• [Reading passage]:
____

Proposed Regulations On Inability To Communicate In English And A Foreshadowing Of Something Bigger

     Social Security has posted proposed regulations on removing inability to communicate in English as an education category in determining disability. This is only a proposal. The public can comment on it. Social Security is supposed to consider the comments. Congressional opposition can sometimes head off proposed regulations. Sometimes, the agency change its mind or there's a change of administrations before proposed regulations can be finalized.
     Note the following language from the explanation of the proposal which may foreshadow more consequential changes:
The increase in labor force participation by individuals who lack English proficiency may be in part due to the increase in low-skilled work in the national economy. In 2014, our Office of Research, Evaluation, and Statistics (ORES) prepared an Evidence Synthesis consolidating information from research we commissioned and other available research for the purposes of modernizing our vocational regulations. ORES' literature review on the vocational factor of education indicates that with the introduction of new technology replacing moderately skilled workers, there are fewer moderately skilled jobs and higher numbers of low and high skilled jobs.

____

• [Extracted entries]:

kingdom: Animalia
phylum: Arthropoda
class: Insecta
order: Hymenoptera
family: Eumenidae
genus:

____

• [Stated goal A]:
Transcribe the passage on the proposed Social Security regulations starting with "Social Security has" and going on through "can be finalized.".
• [Stated goal B]:
In the passage on the proposed Social Security regulations, in what year did the Office of Research, Evaluation, and Statistics prepare an Evidence Synthesis?
The listing is separate material and has no connection to the passage on the proposed Social Security regulations.

• [Full response A]:
Social Security has posted proposed regulations on removing inability to communicate in English as an education category in determining disability. This is only a proposal. The public can comment on it. Social Security is supposed to consider the comments. Congressional opposition can sometimes head off proposed regulations. Sometimes, the agency change its mind or there's a change of administrations before proposed regulations can be finalized.

• [Full response B]:
2014